She strides on stage like a proactive Cinders who hasn't hung around waiting for some poxy fairy godmother to give her the nod. Still, it's something of a shock to see Beth Orton, the undisputed queen of self-deprecation, as the belle of her own ball.
Throughout, Orton keeps shaking her head, wearing the demeanour of a Jim'll Fix It contestant who never had to go home. Not even a burst of piercing feedback can wipe the grin off her face as she launches into Trailer Park's seductive, dance-inflected folk. The early songs find her brittle but compelling voice a little submerged by her seven-strong backing group, but she responds confidently to the mixing correction. Unfortunately, the twentysomething trendies for whom Beth's ballads are a dinner party treat, chatter away as if the vol-au-vents are about to be served.
Which is to imply that Orton's absorption of US folk and jazz is one dimensional. It's not. Echoes of Joni Mitchell are undeniable, and at one point Orton herself announces self-consciously that Terry Callier, a recent collaborator, won't be able to make it tonight.

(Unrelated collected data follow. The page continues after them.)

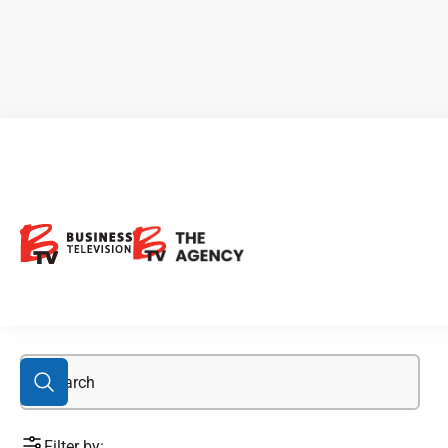
biotech stocks
Filter by:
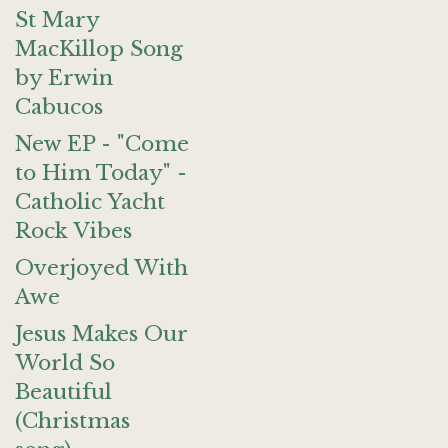
St Mary
MacKillop Song
by Erwin
Cabucos
New EP - "Come
to Him Today" -
Catholic Yacht
Rock Vibes
Overjoyed With
Awe
Jesus Makes Our
World So
Beautiful
(Christmas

Banter with the audience, though, suggests that Orton has spent more time listening to Kathy Burke than Dancing Girl, and Orton goes on to prove she's more than the sum parts of her 10-gallon-hat record collection.
By the time she launches into crisp renditions of Sugar Boy and I Wish I Never Saw The Sunshine, even the Deep South countrified hitch in her singing voice makes you wonder if she hasn't hailed from Norwich, Texas.
Fittingly for the inner-city pastures of Shepherd's Bush, Orton's neatest trick is to have infused her countrified musical vocabulary of broken hearts and promises with a contemporary sense of urban isolation. Of course, this being Beth Orton, and so it's all done with a smile. Loneliness never looked like so much fun.